また、これらに合わせて詳細な User イベントも発火します。
システムライフサイクルイベント
DvpmBeginPre/DvpmBeginPost:Dvpm.begin()の前後。DvpmEndPre/DvpmEndPost:Dvpm.end()の前後。DvpmInstallPre/DvpmInstallPost: プラグイン全体のインストール前後。DvpmUpdatePre/DvpmUpdatePost: プラグイン全体のアップデート前後。DvpmCacheUpdated: キャッシュファイルが更新された時。
プラグイン個別イベント
DvpmPluginLoadPre:{pluginName}/DvpmPluginLoadPost:{pluginName}: 個別ロードの前後。DvpmPluginInstallPre:{pluginName}/DvpmPluginInstallPost:{pluginName}: 個別インストールの前後。DvpmPluginUpdatePre:{pluginName}/DvpmPluginUpdatePost:{pluginName}: 個別アップデートの前後。
※ {pluginName} は dvpm で管理されているプラグイン名です。
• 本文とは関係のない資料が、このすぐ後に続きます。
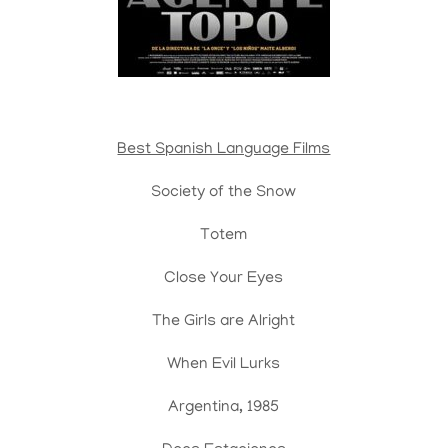
Best Spanish Language Films
Society of the Snow
Totem
Close Your Eyes
The Girls are Alright
When Evil Lurks
Argentina, 1985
通常はリポジトリ URL の末尾(例: cohama/lexima.vim なら lexima.vim)になりますが、 dvpm.add の際に name プロパティで任意の名前を指定することも可能です。
このように、Vim script / Lua 側からも autocmd User DvpmPluginLoadPost:lexima.vim ... といった形で、特定のプラグインがロードされたタイミングをフックすることができます。
また、ワイルドカードを使って、各プラグインがロードされるたびに共通の処理を一括でフックすることも可能です。
// 各プラグインがロードされるたびに、そのプラグイン名をログに出す例
await autocmd.define(
denops,
"User",
"DvpmPluginLoadPost:*",
`echom "Loaded plugin: " . substitute(expand("<amatch>"), "^DvpmPluginLoadPost:", "", "")`,
);他にも DvpmBeginPre/Post, DvpmEndPre/Post, DvpmCacheUpdated といったシステム全体のライフサイクルに合わせたイベントも用意されています。
まとめ
キャッシュ機能と遅延ロード機能が加わったことで、 dvpm は「TypeScript で Vim / Neovim の設定が書ける」という変態的なメリットを維持したまま、現代的なプラグインマネージャーとしての利便性と、圧倒的な起動速度の両立を手に入れました。
「やっぱり設定は型安全に TypeScript で書きたい!」という方は、ぜひ試してみてください。